By: Bartholomew Bortles

Last Thursday, Collins Resident Wendell Martin came out as Republican to his friends in the Living Learning Center. He faced plenty of backlash for this stunning admission, so Flipside’s own Hartford Cunningham sat down with him to talk about it.

HC: Wendell, thank you very much for taking the time to sit down and chat with us.

WM: It’s my absolute pleasure to do so. I think it’s important to share my story so that more people may also feel comfortable stepping forward and being true to themselves.

HC: So, when did you first realize you might lean towards the right?

WM: Well, I guess, when I was 14 years old, one of my good friends found an old, dusty copy of Capital, by Karl Marx under his father’s bed. Everyone gathered around, awestruck by how gorgeous and attractive the material inside of it was. But for whatever reason, it didn’t mean anything to me. It was all just a bunch of abstract, esoteric ideology.

HC: Did you react any differently to it?

WM: No, I tried to hide my distaste for it, and I think I was successful. But it really ate away at me. At first, I thought it was just a phase, that if I tried really hard, I could squeeze those right-wing thoughts out of my head, but they just wouldn’t go away.

HC: What were those thoughts?

WM: What if an increase in welfare pushes us deeper into debt and increases the likelihood of an economic collapse? Or how can we as a nation punish people for murder, and be outraged at deaths from gun violence, but then say that some people can choose to kill their children before they’re even born?

HC: What was it like to tell your friends at Collins about this?

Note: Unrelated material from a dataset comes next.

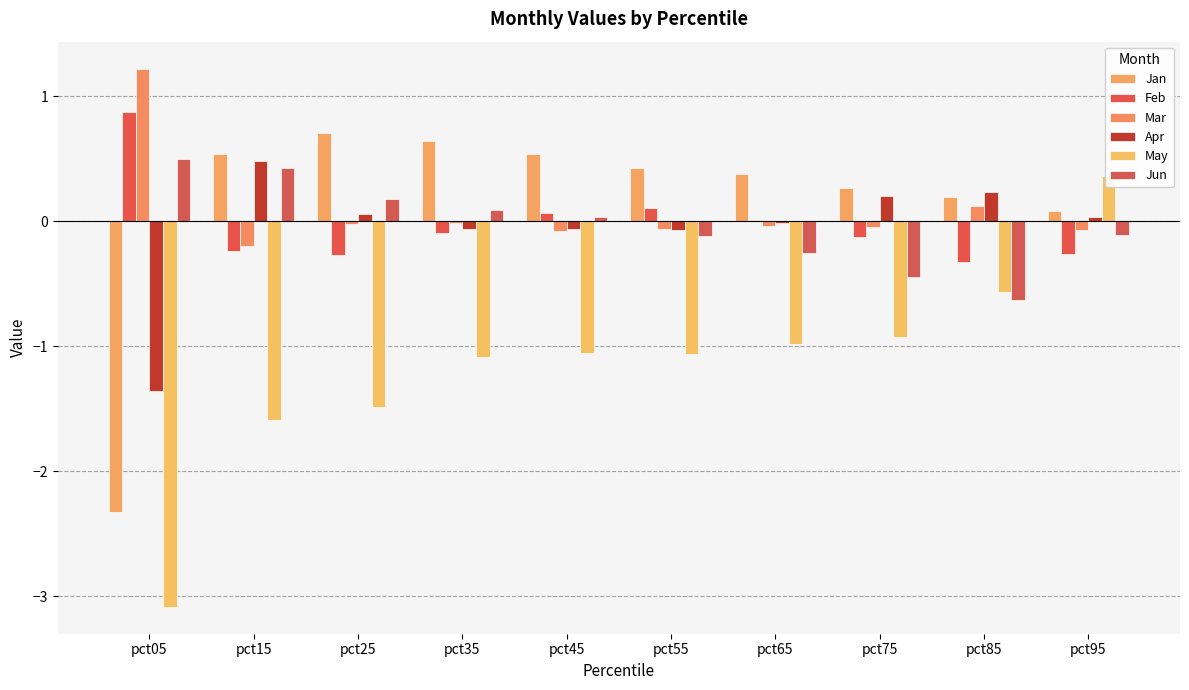

What is the value of the Feb bar at the 3rd from the left?

-0.3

WM: It was difficult. I knew they would judge me, but I just couldn’t hold it in any longer. When I walked into my floor lounge wearing a sweatshirt and slowly unzipped it to display a t-shirt that said “Reagan, Bush 84”, I could feel all of the air rush out of the room. One friend kept telling me it was okay, that it was just a phase. Another told me the thought we could still be friends, but I would have to promise not to engage him in a debate. A third ran out of the room, crying. They all kept trying to bring me to their IU Dems meetings and their protests by the Sample Gates to help “convert” me to their point of view.

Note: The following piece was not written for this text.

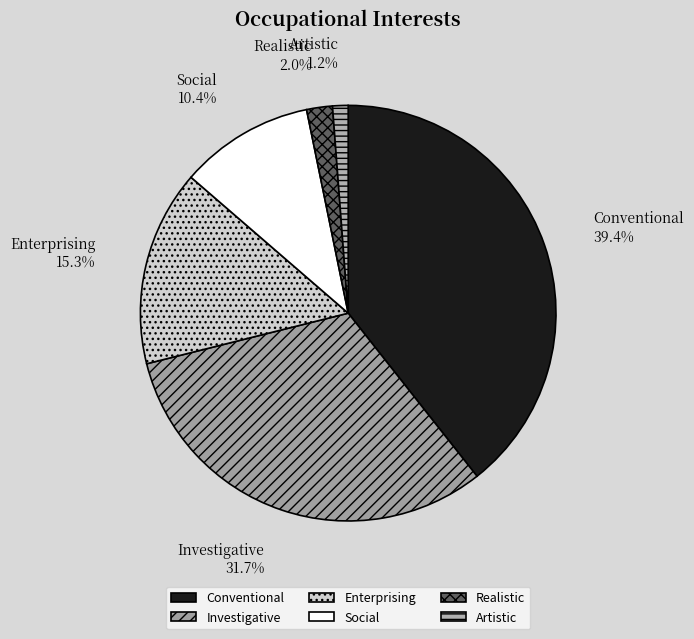

What portion of the pie excludes Social?

89.6%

HC: How did this make you feel?

WM: It felt awful. Here was a part of campus that claimed diversity and acceptance as a central part of its identity, and now they were rejecting me because of what I believed. I just want them to understand that I am how I am for a reason, and I can’t help what makes sense to me.

HC: That’s a tough experience to go through, did you have anyone to support you outside of Collins?

WM: Yeah, I recently discovered a small community on campus of other people who understand the beliefs I hold. On my coming out they actually congratulated me and threw me a grand old party.

Flipside would like to thank Wendell Martin for his honesty, and courage during this challenging time.